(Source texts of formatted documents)
══════════════════════════════
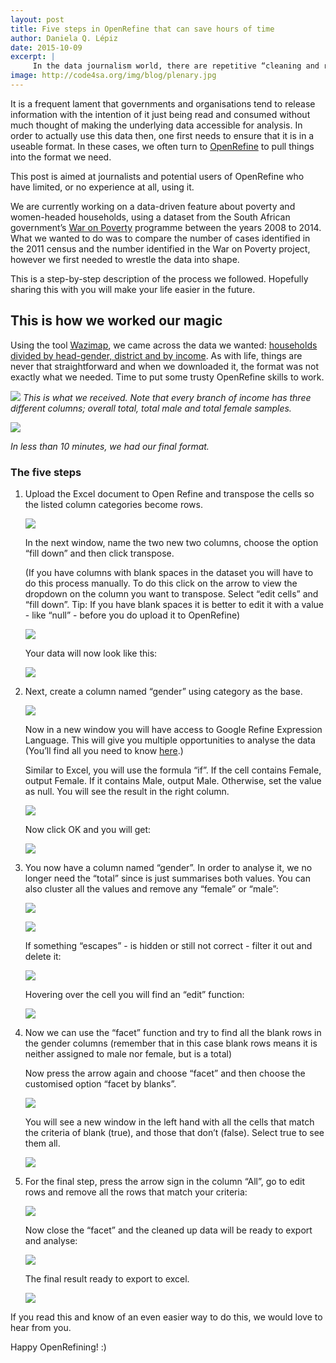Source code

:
 ```yaml
---
layout: post
title: Five steps in OpenRefine that can save hours of time
author: Daniela Q. Lépiz
date: 2015-10-09
excerpt: |
     In the data journalism world, there are repetitive “cleaning and re-formatting” tasks. These are five steps you will probably need many times to get your data in a useful format before you can analyze it. 
image: http://code4sa.org/img/blog/plenary.jpg
---
```


It is a frequent lament that governments and organisations tend to release information with the intention of it just being read and consumed without much thought of making the underlying data accessible for analysis. In order to actually use this data then, one first needs to ensure that it is in a useable format. In these cases, we often turn to [OpenRefine](http://openrefine.org/) to pull things into the format we need.

This post is aimed at journalists and potential users of OpenRefine who have limited, or no experience at all, using it.

We are currently working on a data-driven feature about poverty and women-headed households, using a dataset from the South African government’s [War on Poverty](http://pmg-assets.s3-website-eu-west-1.amazonaws.com/docs/2009/091013waronpoverty-edit.pdf) programme between the years 2008 to 2014. What we wanted to do was to compare  the number of cases identified in the 2011 census and the number identified in the War on Poverty project, however we first needed to wrestle the data into shape.

This is a step-by-step description of the process we followed. Hopefully sharing this with you will make your life easier in the future.

## This is how we worked our magic

Using the tool [Wazimap](http://www.wazimap.co.za), we came across the data we wanted: [households divided by head-gender, district and by income](http://wazimap.co.za/data/distribution/?table=ANNUALHOUSEHOLDINCOME_GENDEROFHOUSEHOLDHEAD&geo_ids=municipality%7Ccountry-ZA&primary_geo_id=country-ZA). As with life, things are never that straightforward and when we downloaded it, the format was not exactly what we needed. Time to put some trusty OpenRefine skills to work.

<a href="http://code4sa.org/img/blog/REFINE_1.jpg" target="_blank"><img src="/img/blog/REFINE_1.jpg"></a>
_This is what we received. Note that every branch of income has three different columns;  overall total, total male and total female samples._


<a href="http://code4sa.org/img/blog/REFINE_2.jpg" target="_blank"><img src="/img/blog/REFINE_2.jpg"></a>

_In less than 10 minutes, we had our final format._

### The five steps

1. Upload the Excel document to Open Refine and transpose the cells so the listed column categories become rows. 
	
	<a href="http://code4sa.org/img/blog/REFINE_3.jpg" target="_blank"><img src="/img/blog/REFINE_3.jpg"></a>
	
	In the next window, name the two new two columns, choose the option “fill down” and then click transpose. 
	
	(If you have columns with blank spaces in the dataset you will have to do this process manually. To do this click on the arrow to view the dropdown on the column you want to transpose. Select “edit cells” and “fill down”. Tip: If you have blank spaces it is better to edit it with a value - like “null” - before you do upload it to OpenRefine)
	
	<a href="http://code4sa.org/img/blog/REFINE_4.jpg" target="_blank"><img src="/img/blog/REFINE_4.jpg"></a>
	
	Your data will now look like this:
	
	<a href="http://code4sa.org/img/blog/REFINE_5.jpg" target="_blank"><img src="/img/blog/REFINE_5.jpg"></a>
	
2. Next, create a column named “gender” using category as the base.

	<a href="http://code4sa.org/img/blog/REFINE_6.jpg" target="_blank"><img src="/img/blog/REFINE_6.jpg"></a>

	Now in a new window you will have access to Google Refine Expression Language. This will give you multiple opportunities to analyse the data (You’ll find all you need to know [here](https://github.com/OpenRefine/OpenRefine/wiki/Google-refine-expression-language).)

	Similar to Excel, you will use the formula “if”. If the cell contains Female, output Female. If it contains Male, output Male. Otherwise, set the value as null.  You will see the result in the right column.	

	<a href="http://code4sa.org/img/blog/REFINE_7.jpg" target="_blank"><img src="/img/blog/REFINE_7.jpg"></a>

	Now click OK and you will get:

	<a href="http://code4sa.org/img/blog/REFINE_8.jpg" target="_blank"><img src="/img/blog/REFINE_8.jpg"></a>

3. You now have a column named “gender”. In order to analyse it, we no longer need the “total” since is just summarises both values. You can also cluster all the values and remove any “female” or “male”:

	<a href="http://code4sa.org/img/blog/REFINE_9.jpg" target="_blank"><img src="/img/blog/REFINE_9.jpg"></a>

	<a href="http://code4sa.org/img/blog/REFINE_10.jpg" target="_blank"><img src="/img/blog/REFINE_10.jpg"></a>

	If something “escapes” - is hidden or still not correct - filter it out  and delete it:

	<a href="http://code4sa.org/img/blog/REFINE_11.jpg" target="_blank"><img src="/img/blog/REFINE_11.jpg"></a>

	Hovering over the cell you will find an “edit” function:

	<a href="http://code4sa.org/img/blog/REFINE_12.jpg" target="_blank"><img src="/img/blog/REFINE_12.jpg"></a>

4. Now we can use the “facet” function and try to find all the blank rows in the gender columns (remember that in this case blank rows means it is neither assigned to male nor female, but is a total)

	Now press the arrow again and choose “facet” and then choose the customised option “facet by blanks”. 

	<a href="http://code4sa.org/img/blog/REFINE_13.jpg" target="_blank"><img src="/img/blog/REFINE_13.jpg"></a>

	You will see a new window in the left hand with all the cells that match the criteria of blank (true), and those that don’t (false). Select true to see them all. 

	<a href="http://code4sa.org/img/blog/REFINE_14.jpg" target="_blank"><img src="/img/blog/REFINE_14.jpg"></a>

5. For the final step, press the arrow sign in the column “All”, go to edit rows and remove all the rows that match your criteria:

	<a href="http://code4sa.org/img/blog/REFINE_15.jpg" target="_blank"><img src="/img/blog/REFINE_15.jpg"></a>

	Now close the “facet” and the cleaned up data will be ready to export and analyse:

	<a href="http://code4sa.org/img/blog/REFINE_16.jpg" target="_blank"><img src="/img/blog/REFINE_16.jpg"></a>

	The final result ready to export to excel. 

	<a href="http://code4sa.org/img/blog/REFINE_17.jpg" target="_blank"><img src="/img/blog/REFINE_17.jpg"></a>

If you read this and know of an even easier way to do this, we would love to hear from you.
	
Happy OpenRefining! :)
══════════════════════════════
### Exercise:
Each record above goes into the copy word for word; the pictures do not.

### Answer to this task:
Source code

:
 ```yaml
---
layout: post
title: Five steps in OpenRefine that can save hours of time
author: Daniela Q. Lépiz
date: 2015-10-09
excerpt: |
     In the data journalism world, there are repetitive “cleaning and re-formatting” tasks. These are five steps you will probably need many times to get your data in a useful format before you can analyze it. 
image: http://code4sa.org/img/blog/plenary.jpg
---
```


It is a frequent lament that governments and organisations tend to release information with the intention of it just being read and consumed without much thought of making the underlying data accessible for analysis. In order to actually use this data then, one first needs to ensure that it is in a useable format. In these cases, we often turn to [OpenRefine](http://openrefine.org/) to pull things into the format we need.

This post is aimed at journalists and potential users of OpenRefine who have limited, or no experience at all, using it.

We are currently working on a data-driven feature about poverty and women-headed households, using a dataset from the South African government’s [War on Poverty](http://pmg-assets.s3-website-eu-west-1.amazonaws.com/docs/2009/091013waronpoverty-edit.pdf) programme between the years 2008 to 2014. What we wanted to do was to compare  the number of cases identified in the 2011 census and the number identified in the War on Poverty project, however we first needed to wrestle the data into shape.

This is a step-by-step description of the process we followed. Hopefully sharing this with you will make your life easier in the future.

## This is how we worked our magic

Using the tool [Wazimap](http://www.wazimap.co.za), we came across the data we wanted: [households divided by head-gender, district and by income](http://wazimap.co.za/data/distribution/?table=ANNUALHOUSEHOLDINCOME_GENDEROFHOUSEHOLDHEAD&geo_ids=municipality%7Ccountry-ZA&primary_geo_id=country-ZA). As with life, things are never that straightforward and when we downloaded it, the format was not exactly what we needed. Time to put some trusty OpenRefine skills to work.

<a href="http://code4sa.org/img/blog/REFINE_1.jpg" target="_blank"><img src="/img/blog/REFINE_1.jpg"></a>
_This is what we received. Note that every branch of income has three different columns;  overall total, total male and total female samples._


<a href="http://code4sa.org/img/blog/REFINE_2.jpg" target="_blank"><img src="/img/blog/REFINE_2.jpg"></a>

_In less than 10 minutes, we had our final format._

### The five steps

1. Upload the Excel document to Open Refine and transpose the cells so the listed column categories become rows. 
	
	<a href="http://code4sa.org/img/blog/REFINE_3.jpg" target="_blank"><img src="/img/blog/REFINE_3.jpg"></a>
	
	In the next window, name the two new two columns, choose the option “fill down” and then click transpose. 
	
	(If you have columns with blank spaces in the dataset you will have to do this process manually. To do this click on the arrow to view the dropdown on the column you want to transpose. Select “edit cells” and “fill down”. Tip: If you have blank spaces it is better to edit it with a value - like “null” - before you do upload it to OpenRefine)
	
	<a href="http://code4sa.org/img/blog/REFINE_4.jpg" target="_blank"><img src="/img/blog/REFINE_4.jpg"></a>
	
	Your data will now look like this:
	
	<a href="http://code4sa.org/img/blog/REFINE_5.jpg" target="_blank"><img src="/img/blog/REFINE_5.jpg"></a>
	
2. Next, create a column named “gender” using category as the base.

	<a href="http://code4sa.org/img/blog/REFINE_6.jpg" target="_blank"><img src="/img/blog/REFINE_6.jpg"></a>

	Now in a new window you will have access to Google Refine Expression Language. This will give you multiple opportunities to analyse the data (You’ll find all you need to know [here](https://github.com/OpenRefine/OpenRefine/wiki/Google-refine-expression-language).)

	Similar to Excel, you will use the formula “if”. If the cell contains Female, output Female. If it contains Male, output Male. Otherwise, set the value as null.  You will see the result in the right column.	

	<a href="http://code4sa.org/img/blog/REFINE_7.jpg" target="_blank"><img src="/img/blog/REFINE_7.jpg"></a>

	Now click OK and you will get:

	<a href="http://code4sa.org/img/blog/REFINE_8.jpg" target="_blank"><img src="/img/blog/REFINE_8.jpg"></a>

3. You now have a column named “gender”. In order to analyse it, we no longer need the “total” since is just summarises both values. You can also cluster all the values and remove any “female” or “male”:

	<a href="http://code4sa.org/img/blog/REFINE_9.jpg" target="_blank"><img src="/img/blog/REFINE_9.jpg"></a>

	<a href="http://code4sa.org/img/blog/REFINE_10.jpg" target="_blank"><img src="/img/blog/REFINE_10.jpg"></a>

	If something “escapes” - is hidden or still not correct - filter it out  and delete it:

	<a href="http://code4sa.org/img/blog/REFINE_11.jpg" target="_blank"><img src="/img/blog/REFINE_11.jpg"></a>

	Hovering over the cell you will find an “edit” function:

	<a href="http://code4sa.org/img/blog/REFINE_12.jpg" target="_blank"><img src="/img/blog/REFINE_12.jpg"></a>

4. Now we can use the “facet” function and try to find all the blank rows in the gender columns (remember that in this case blank rows means it is neither assigned to male nor female, but is a total)

	Now press the arrow again and choose “facet” and then choose the customised option “facet by blanks”. 

	<a href="http://code4sa.org/img/blog/REFINE_13.jpg" target="_blank"><img src="/img/blog/REFINE_13.jpg"></a>

	You will see a new window in the left hand with all the cells that match the criteria of blank (true), and those that don’t (false). Select true to see them all. 

	<a href="http://code4sa.org/img/blog/REFINE_14.jpg" target="_blank"><img src="/img/blog/REFINE_14.jpg"></a>

5. For the final step, press the arrow sign in the column “All”, go to edit rows and remove all the rows that match your criteria:

	<a href="http://code4sa.org/img/blog/REFINE_15.jpg" target="_blank"><img src="/img/blog/REFINE_15.jpg"></a>

	Now close the “facet” and the cleaned up data will be ready to export and analyse:

	<a href="http://code4sa.org/img/blog/REFINE_16.jpg" target="_blank"><img src="/img/blog/REFINE_16.jpg"></a>

	The final result ready to export to excel. 

	<a href="http://code4sa.org/img/blog/REFINE_17.jpg" target="_blank"><img src="/img/blog/REFINE_17.jpg"></a>

If you read this and know of an even easier way to do this, we would love to hear from you.
	
Happy OpenRefining! :)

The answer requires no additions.